Am späten Freitagmorgen wurden die EU-Kommissare von der Luxemburger Regierung auf Kirchberg willkommen geheißen. Gleich zum Beginn der Luxemburger EU-Ratspräsidentschaft ist die Griechenland-Krise ein Thema. Dort sei Fingerspitzengefühl bei den Verhandlungen gefragt, hieß es am Freitag beim Besuch der EU-Kommissare in Luxemburg. Man müsse am selben Strang ziehen, so EU-Kommissionschef Juncker. Er hoffe auf ein «Ja» beim Referendum am Wochenende. Ein «Nein» hätte «eine dramatisch schwache Position für Griechenland und der EU» zur Folge.

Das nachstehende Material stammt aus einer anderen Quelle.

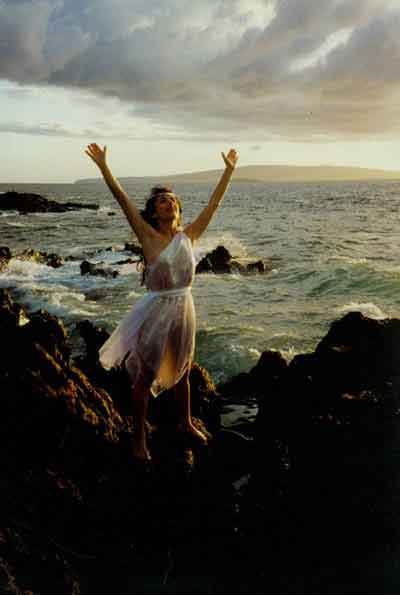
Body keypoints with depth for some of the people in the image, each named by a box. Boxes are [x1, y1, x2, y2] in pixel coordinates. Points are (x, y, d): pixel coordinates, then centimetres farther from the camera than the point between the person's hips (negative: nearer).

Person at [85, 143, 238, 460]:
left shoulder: (189, 235, 2)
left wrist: (229, 170, 10)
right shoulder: (148, 237, -10)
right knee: (145, 377, 8)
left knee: (182, 372, 21)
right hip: (157, 309, -4)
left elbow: (214, 202, 7)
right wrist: (103, 166, -22)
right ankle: (139, 437, 24)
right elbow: (123, 198, -17)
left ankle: (185, 423, 42)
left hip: (184, 308, 5)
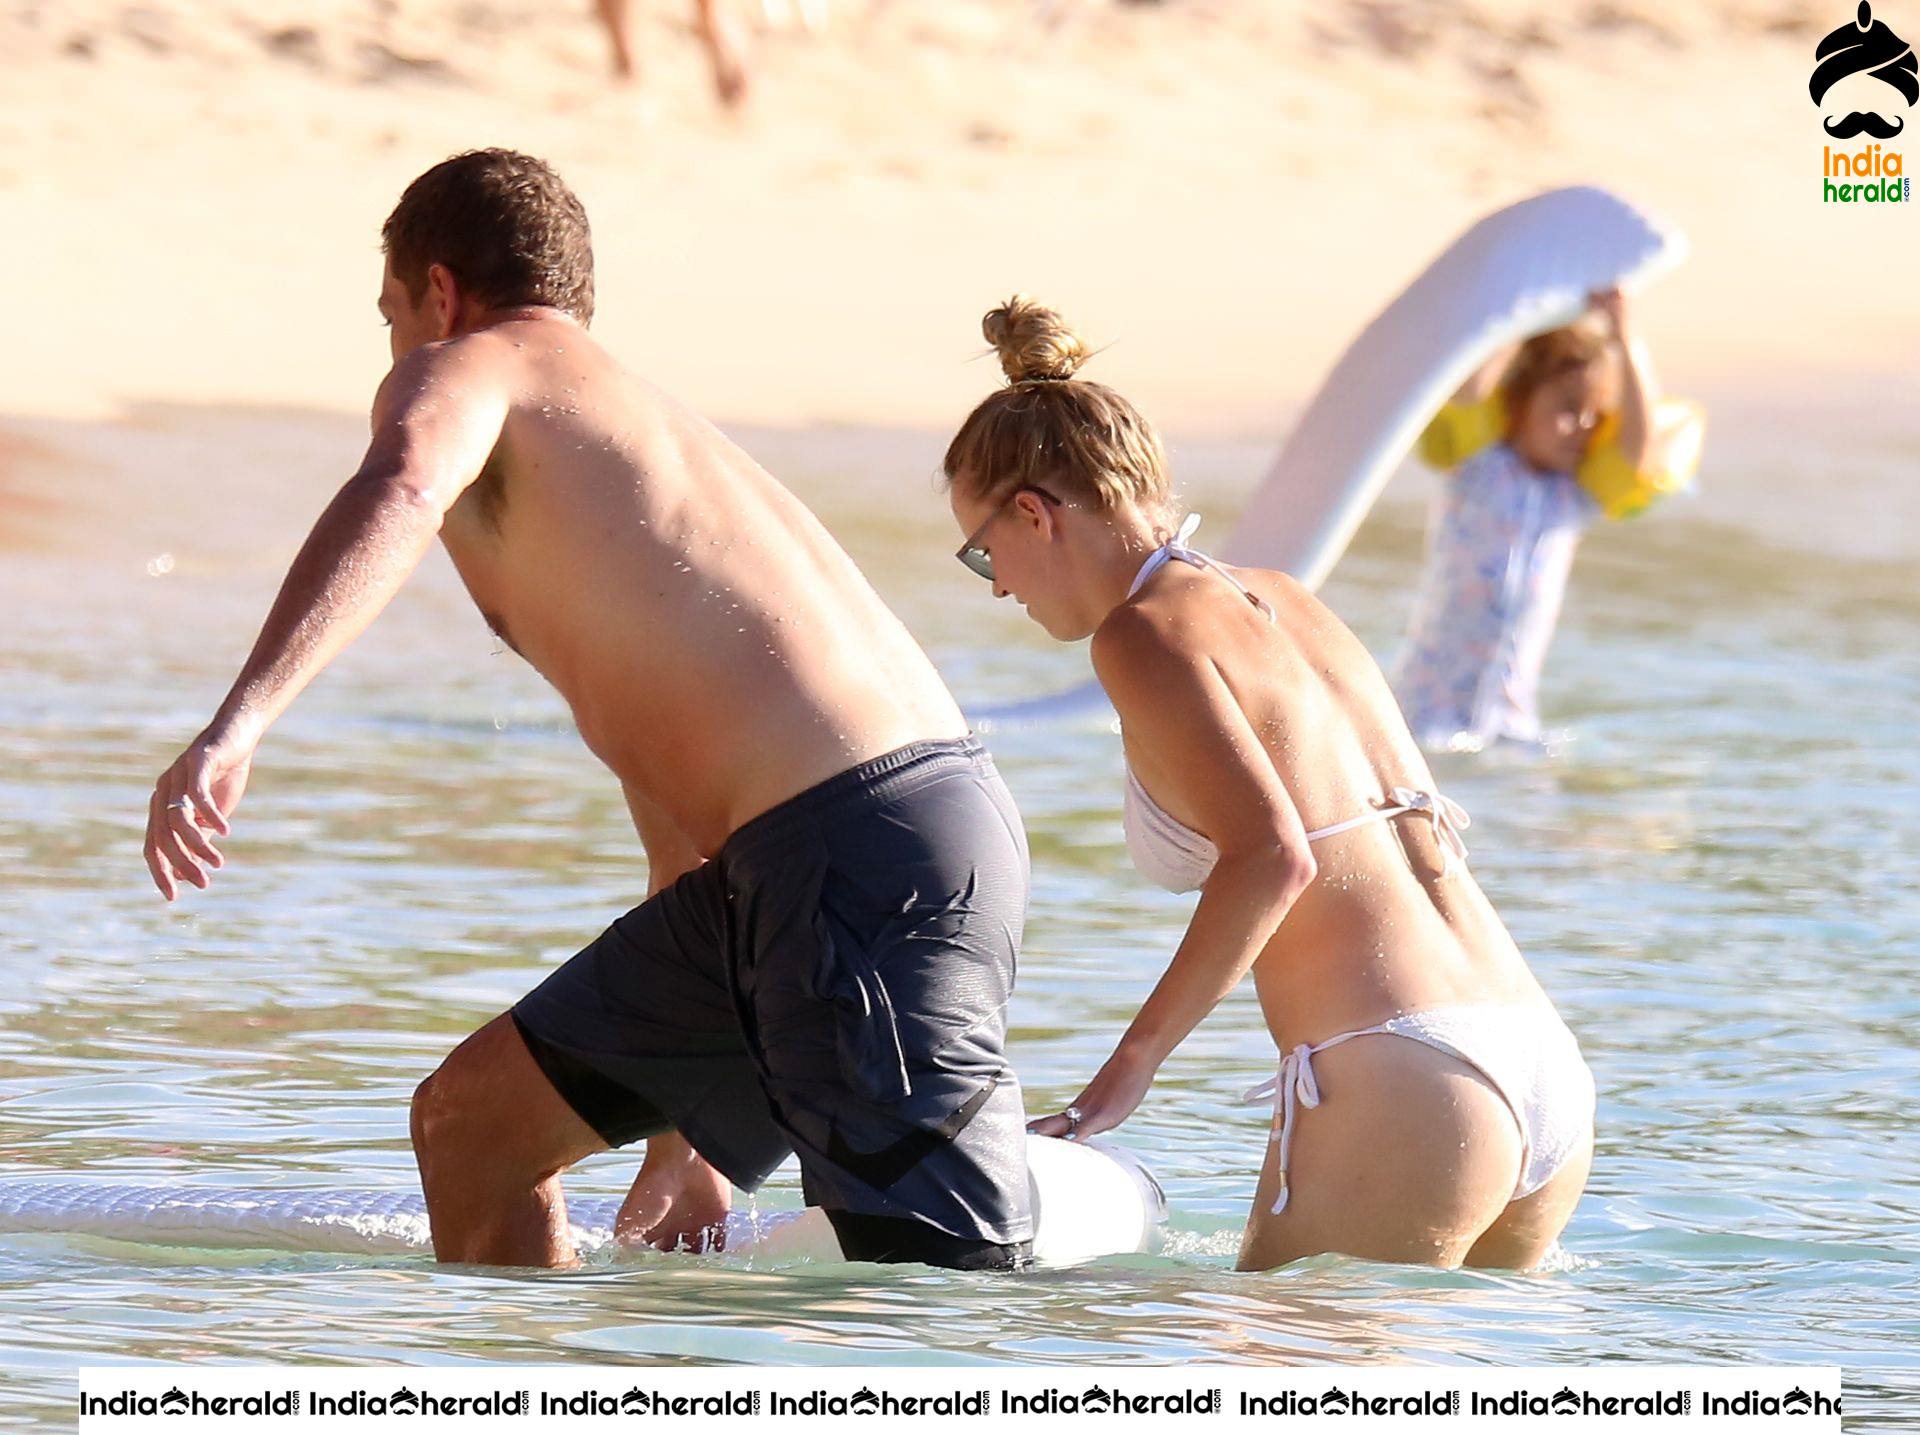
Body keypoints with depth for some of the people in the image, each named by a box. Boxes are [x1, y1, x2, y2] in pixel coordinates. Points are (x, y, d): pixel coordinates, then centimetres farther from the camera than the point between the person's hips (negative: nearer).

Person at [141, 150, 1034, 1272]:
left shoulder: (468, 368, 6)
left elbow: (401, 492, -22)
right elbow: (683, 821, 37)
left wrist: (239, 722, -33)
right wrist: (683, 1148, 41)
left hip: (877, 853, -9)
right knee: (471, 1118, 18)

Jede Présidence sei schwierig, so Juncker. Aber der diesjährige Vorsitz Luxemburgs sei durch die vielen Probleme noch schwieriger. Juncker bestätigte am Freitag auch, dass das Programm des Luxemburger Vorsitzes mit dem der EU-Kommission identisch sei.
Bürgernähe
Xavier Bettel resümierte anschließend noch einmal die Prioritäten der Luxemburger Présidence. Ein Schwerpunkt des Luxemburger EU-Ratsvorsitzes sind die Investitionen. Sie sollen gefördert werden. Daduch soll die Wirtschaft wachsen und die EU wettbewerbsfähiger werden. In diesem Zusammenhang wird der digitalen Wirtschaft einen besonderen Stellenwert eingeräumt. Die Arbeitslosigkeit in Europa soll bekämpft werden. Die EU soll ein Modell in Sachen Sozialpolitik werden. Auch das Flüchtlingsproblem steht auf der Agenda der Luxemburger Présidence. Die nachhaltige Entwicklung soll vorangetrieben werden und schließlich soll die Präsenz der Europäischen Union auf globaler Ebene verstärkt werden. Zudem soll die EU näher an den Bürger rücken. «Wir wollen Brücken bauen», so Xavier Bettel. Er kündigte auch ein Treffen zwischen den Gewerkschaften, den Arbeitgebern und der Politik zu TTIP an.
Der Vorsitz im Rat der EU (auch: Ratspräsidentschaft oder „Présidence“) wird von den EU-Mitgliedstaaten im Turnus wahrgenommen und wechselt alle sechs Monate. Während dieser sechs Monate leitet der Vorsitz die Sitzungen und Tagungen auf allen Ebenen des Rates. Ab Juli ist Luxemburg an der Reihe.
Im nächsten Halbjahr werden hierzulande 26.816 Konferenzteilnehmer in Luxemburg erwartet. 105 Sitzungen werden von einem Übersetzungsdienst begleitet. Mehr als 170 Abendessen sind vorgesehen. 6.875 Delegationen werden während der „Présidence“ nach Luxemburg kommen. Es finden insgesamt 237 Sitzungen im Rahmen der „Présidence“ statt, 21 davon auf Ministerebene.